The Dialnorm value is also used as the reference for Dynamic Range Control.*
For many purists, 'dynamic range control' is a dirty little phrase. Let's talk about it for just a moment. Most, if not all Dolby Digital decoders have the option of reducing dynamic range. Reducing dynamic range in simple terms means raising the level of quiet sounds and lowering the level of loud ones such that there is less of a delta. The classic example is watching a film while others are trying to sleep. If you just turn the volume down so that explosions won't bother the sleepers, it will likely be too low for you to hear the dialogue. By invoking dynamic range control, you will hear all of the soundtrack but not disturb others with loud peaks. Quiet playback is not the only use for DRC. When you are watching a movie on an airplane, you are bombarded with the noise of the engines. A wide dynamic range would leave quiet sounds to be drowned out by the engines. By compressing dynamic range you bring the soundtrack together to a point where it can be raised above the engine noise but not ruin your hearing (Fig. 4). Of course, the airline food might ruin your stomach, but that is not our domain.

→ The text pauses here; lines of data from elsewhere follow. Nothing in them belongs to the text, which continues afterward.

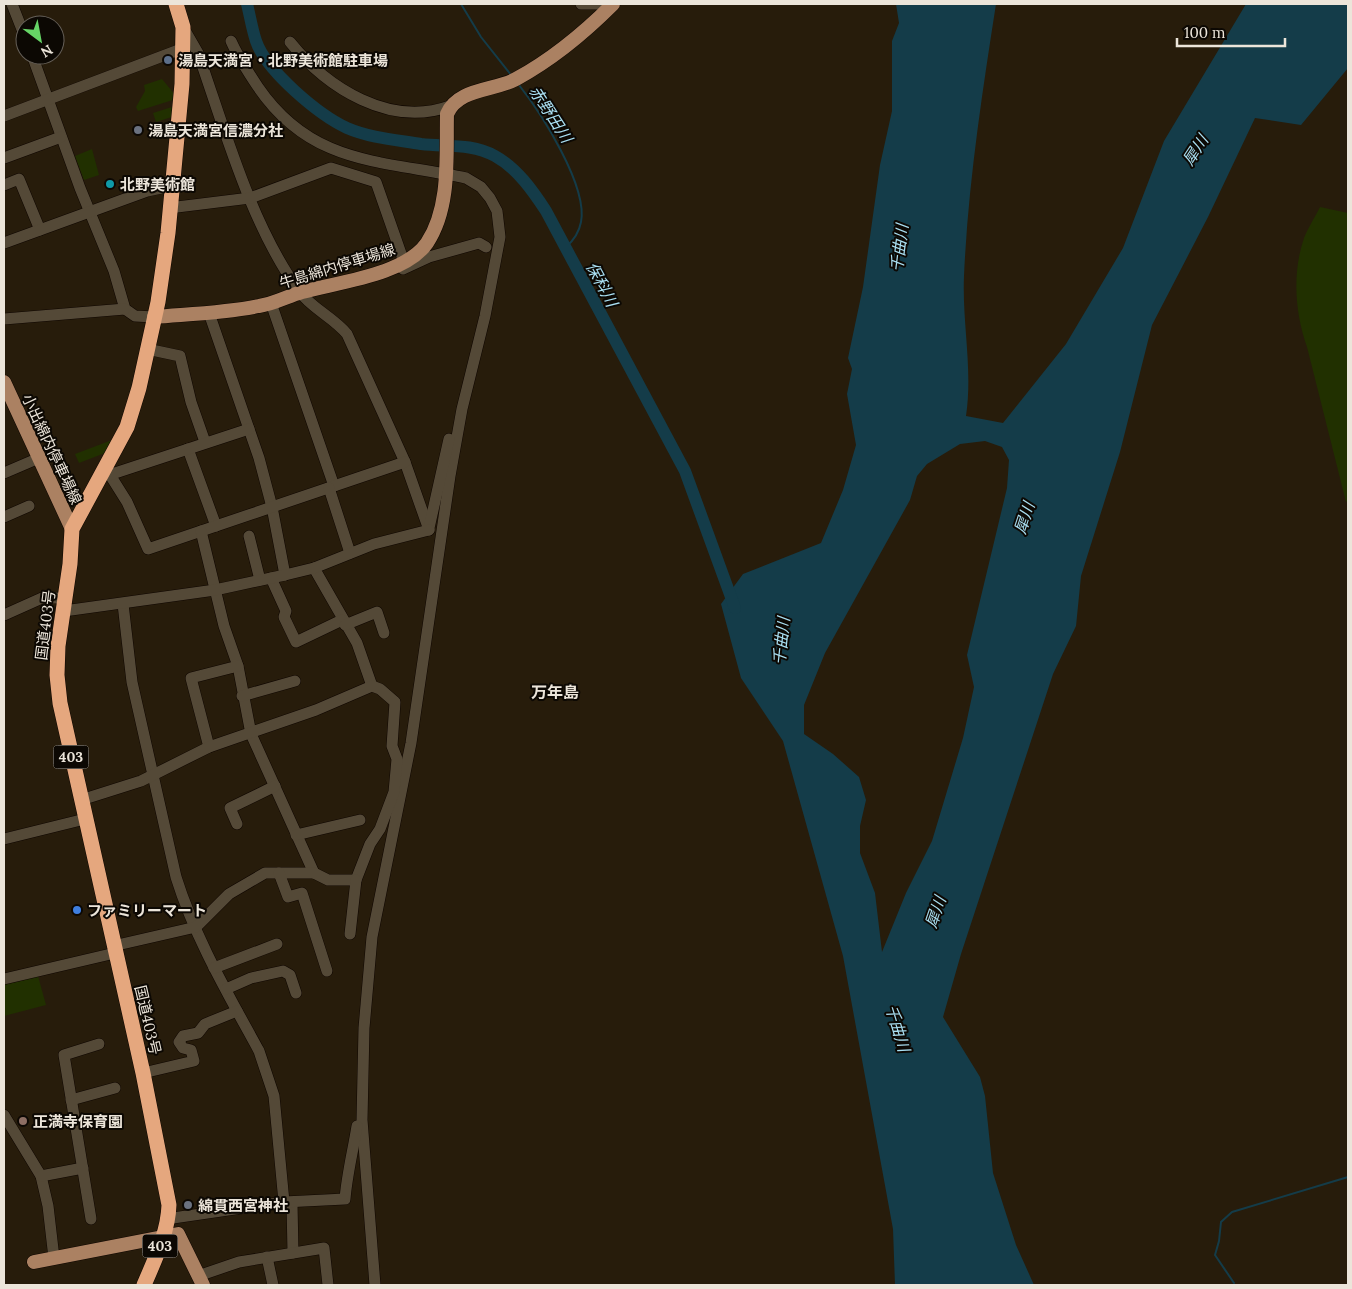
<svg xmlns="http://www.w3.org/2000/svg" width="1352" height="1289" viewBox="0 0 1352 1289" font-family="Lora,'Noto Sans JP',serif">
<rect width="100%" height="100%" fill="#271c0b"/>
<g fill="#213000">
<path d="M162,79L176,96V99L138,111L136,107L145,91L144,85Z"/>
<path d="M175,106V116L156,122L153,113Z"/>
<path d="M92,149L99,175L84,180L75,156Z"/>
<path d="M1320,207L1348,213V500L1346,502L1307,347C1295,313 1292,273 1304,238C1308,228 1315,217 1320,207Z"/>
<path d="M112,440L105,453L79,463L75,454Z"/>
<path d="M38,976L46,1005L4,1016V985Z"/>
</g>
<path fill="#143c49" fill-rule="evenodd" d="M896,4H996C982,94 968,185 964,276C962,323 973,370 966,416L1003,423L1066,344L1123,248L1164,141L1246,4H1348V68L1301,125L1255,118L1208,217L1152,325L1120,452L1081,576L1076,626L1053,674L961,954L943,1017L980,1077L985,1096L993,1173L1016,1245L1034,1285H895L893,1229L843,956L783,741L741,678L721,604L743,574L821,543L843,490L856,445L847,394L852,369L848,358L863,287L880,165L892,111V41L899,23ZM985,441L1002,447L1009,460L1007,488L967,655L974,687L963,738L932,841L906,893L882,952L875,893L860,853V826L866,800L859,777L833,754L804,734V705L825,653L910,500L917,476L927,464L960,444Z"/>
<g fill="none" stroke-linecap="round" stroke-linejoin="round">
<g stroke="#143c49" stroke-width="2">
<path d="M461,4L481,37L511,75"/>
<path d="M519,85C541,113 588,186 581,222C579,233 574,240 566,247"/>
<path d="M1234,1283L1215,1255L1219,1241L1221,1222L1232,1212L1348,1177"/>
</g>
<path stroke="#143c49" stroke-width="12" d="M247,4C250,16 252,29 256,41C266,71 319,115 347,128C370,138 397,140 421,144C447,147 471,143 495,156C517,168 533,191 546,211L685,471L735,608"/>
<g stroke="#0f0600" stroke-width="12">
<g id="minor">
<path d="M12,4L25,37"/>
<path d="M581,4H597"/>
<path d="M183,27L198,53C225,130 251,225 299,291C311,308 333,317 347,334L405,462L429,530"/>
<path d="M231,41C238,57 248,72 258,87C312,166 382,160 466,178L481,187L490,198L497,211L500,237L485,316L462,409L450,476L411,743L372,937L364,1028L362,1120L375,1285"/>
<path d="M290,42C327,88 390,128 450,106"/>
<path d="M32,55L80,188L114,271L125,309L135,316L154,317"/>
<path d="M4,116L184,48"/>
<path d="M4,158L61,137"/>
<path d="M4,185L19,179L40,230"/>
<path d="M169,208L250,198L331,168L376,182L404,262"/>
<path d="M4,243L147,191L171,186"/>
<path d="M403,269L429,257L479,243L486,247"/>
<path d="M271,303L334,486"/>
<path d="M209,313L259,458L272,507L285,575"/>
<path d="M4,319L125,309"/>
<path d="M147,349L180,356L191,402L205,442"/>
<path d="M188,449L216,526"/>
<path d="M105,467L127,502L148,549L405,462"/>
<path d="M4,473L39,458"/>
<path d="M109,475L249,429"/>
<path d="M329,488L350,553"/>
<path d="M4,517L29,506"/>
<path d="M429,528L449,439"/>
<path d="M201,531L224,626L238,666L251,734L314,873"/>
<path d="M249,536L260,580"/>
<path d="M314,568L357,643L372,686"/>
<path d="M271,578L286,611L284,617L296,642L342,620"/>
<path d="M123,604L132,682L176,877C195,938 228,994 259,1051L274,1096L284,1202"/>
<path d="M64,611L215,590L285,575L314,568L374,544L429,530"/>
<path d="M4,615L42,598H65"/>
<path d="M345,625L377,612L384,633"/>
<path d="M242,696L295,681"/>
<path d="M209,747L191,678L238,666"/>
<path d="M81,800L141,781L209,747L316,710L372,686L380,689L395,702L392,746L397,759L394,792L380,829L370,844L356,880H328L314,873H265L229,894L196,927L113,946"/>
<path d="M237,824L230,808L275,786"/>
<path d="M296,835L360,820"/>
<path d="M4,839L85,819"/>
<path d="M279,873L288,897L302,893L327,971"/>
<path d="M350,934L356,880"/>
<path d="M214,968L277,944"/>
<path d="M4,979L115,953"/>
<path d="M226,989L251,978L283,971L290,975L296,993"/>
<path d="M143,1073L194,1061L191,1050L183,1048L179,1042L183,1036L198,1033L205,1024L237,1011"/>
<path d="M71,1100L115,1088"/>
<path d="M4,1115L41,1176L48,1206L54,1258"/>
<path d="M41,1176L83,1168"/>
<path d="M292,1203L293,1253"/>
<path d="M173,1218L284,1202L345,1199C347,1174 353,1151 357,1126"/>
<path d="M91,1219L64,1055L99,1044"/>
<path d="M267,1257L273,1285"/>
<path d="M198,1276L239,1262L324,1248L328,1285"/>
</g>
</g>
<g stroke="#0f0600" stroke-width="15">
<g id="major">
<path d="M154,317C189,314 225,313 259,306C274,304 288,296 302,292C338,282 405,275 427,243C451,207 446,155 447,114C458,88 494,91 516,79C551,60 585,32 613,4"/>
<path d="M4,382L72,529"/>
<path d="M34,1262L178,1234L203,1285"/>
</g>
</g>
<g stroke="#0f0600" stroke-width="16">
<path id="highway" d="M144,1285C155,1259 168,1233 169,1205L143,1073L60,703L57,675L58,646L70,564L72,529L127,427L139,388L158,302L168,233L182,84L183,27L176,4"/>
</g>
<use href="#minor" stroke="#544937" stroke-width="11"/>
<use href="#major" stroke="#ab8162" stroke-width="14"/>
<use href="#highway" stroke="#e5a77e" stroke-width="15"/>
</g>
<circle fill="#5c6f8a" stroke="#0c0803" stroke-width="2" cx="168" cy="60" r="5"/>
<g fill="#6b7280" stroke="#0c0803" stroke-width="2">
<circle cx="138" cy="130" r="5"/>
<circle cx="188" cy="1205" r="5"/>
</g>
<circle fill="#0f9aa8" stroke="#0c0803" stroke-width="2" cx="110" cy="184" r="5"/>
<circle fill="#3f7fe0" stroke="#0c0803" stroke-width="2" cx="77" cy="910" r="5"/>
<circle fill="#8d6e63" stroke="#0c0803" stroke-width="2" cx="23" cy="1121" r="5"/>
<g text-anchor="middle" dominant-baseline="central" stroke-width="4" stroke-linejoin="round" paint-order="stroke">
<g fill="#0c0803" stroke="#a9a39a" stroke-width="1">
<rect x="53.5" y="745.5" width="35" height="23" rx="4"/>
<rect x="142.5" y="1234.5" width="35" height="23" rx="4"/>
</g>
<g font-size="14" font-weight="bold" fill="#ece5da">
<text x="71" y="757">403</text>
<text x="160" y="1246">403</text>
</g>
<g font-size="15" font-weight="bold" fill="#ece5da" stroke="#0c0803" text-anchor="start">
<text x="178" y="60">湯島天満宮・北野美術館駐車場</text>
<text x="148" y="130">湯島天満宮信濃分社</text>
<text x="120" y="184">北野美術館</text>
<text x="87" y="910">ファミリーマート</text>
<text x="33" y="1121">正満寺保育園</text>
<text x="198" y="1205">綿貫西宮神社</text>
</g>
<g font-size="15" fill="#ece5da" stroke="#0c0803">
<text transform="translate(337 266) rotate(-17)">牛島綿内停車場線</text>
<text transform="translate(52 449) rotate(65)">小出綿内停車場線</text>
<text transform="translate(45 625) rotate(-83)">国道403号</text>
<text transform="translate(148 1020) rotate(77)">国道403号</text>
</g>
<g font-size="16" font-style="italic" fill="#aae0f3" stroke="#0c0803">
<text transform="translate(551 114) rotate(57)">赤野田川</text>
<text transform="translate(1195 150) rotate(-57)">犀川</text>
<text transform="translate(899 248) rotate(-83)">千曲川</text>
<text transform="translate(602 284) rotate(62)">保科川</text>
<text transform="translate(1024 518) rotate(-72)">犀川</text>
<text transform="translate(781 641) rotate(-84)">千曲川</text>
<text transform="translate(935 912) rotate(-71)">犀川</text>
<text transform="translate(898 1028) rotate(73)">千曲川</text>
</g>
<g font-size="16" font-weight="bold" fill="#ece5da" stroke="#0c0803">
<text x="555" y="692">万年島</text>
</g>
</g>
<rect width="1352" height="1289" fill="none" stroke="#ece5da" stroke-width="10"/>
<g transform="translate(40 40) rotate(148)"><circle r="24" fill="#0c0803" stroke="#666059"/>
<path d="M0-4L9 19L0 12L-9 19Z" fill="#66d466"/>
<text y="-8" font-size="14" font-weight="bold" text-anchor="middle" fill="#ece5da">N</text>
</g>
<path d="M1177 38v8h108v-8" fill="none" stroke="#ece5da" stroke-width="2.5"/>
<text x="1184" y="38" font-size="15" fill="#ece5da" stroke="#0c0803" stroke-width="4" paint-order="stroke">100 m</text>
</svg>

Dialnorm's role here is that its value represents the "center" of compression. That is, sounds under it are raised, sounds above it are lowered, but sounds at its level are unchanged. An associated value that goes along with Dialnorm, and is used at this point, is the Dynamic Range Control Preset. Although Dialnorm is the center of the action where sound levels are not adjusted, a DRC preset is selected that tells the decoder how wide this "null-zone" is and can range from 5 to 20 dB (Fig. 5).
Again, its no coincidence that dialogue is the center of DRC, its level going unaffected. Next time you are watching something which is mostly talking, try turning on Dynamic Range Control. If the soundtrack was assembled properly, you should not hear any change in the level of the dialogue. Now watch something which has talking AND loud explosions. When you engage Dynamic Range Control, the dialogue stays the same, but the explosion is not near as loud. This is why its important for the Dialnorm value to be set not arbitrarily, but exactly where most of the talking occurs in the dynamic range scale.
Here's a wild, radical thought (dangerous I know). Consider again "reference" level playback that we talked about earlier. It is the volume at which each channel would play the loudest sound in a soundtrack at 105 dB. That is a very loud level (but, it keeps you from thinking about the sticky floors in the theater). It's time to put the macho image aside and admit we don't watch an entire movie at that level at home. I don't anyway. But when we play a soundtrack at anything less than reference, look at what happens (Fig. 6). The quietest sounds in the passage drop below the threshold of hearing. If you set your volume too low, you might miss some important stuff. If you invoke a mild dynamic range control, from a certain point of view, you would be better off because you would once again be hearing all the soundtrack.
In conclusion, the purpose of Dialnorm is to empower your decoder to keep the volume of dialogue content consistent from program to program. It does not limit the volume you listen at or impose a certain volume level, nor does it rob you of dynamic range. With it and other Metadata that we will talk about in future articles, Dolby Digital decoders can take one soundtrack and play it back with equal aplomb be it over headphones, the 3" speaker of a TV, or a full blown home theater sound system.
Cheers and happy listening gang!
- Brian Florian -
(Last Updated - 8/2001)
I would like to thank Roger Dressler & Mike Babbitt of Dolby Labs for the generous contribution of his knowledge for this article.
* Dynamic range control is not to be confused with the "Compressor" or "Compression" used in the music recording industry. This practice cuts down the transients of a string pluck, for example, to make the instrument sound "fat and funky".
Mixlev, another piece of AC-3 metadata, is not directly related to Dialnorm, despite some similarities.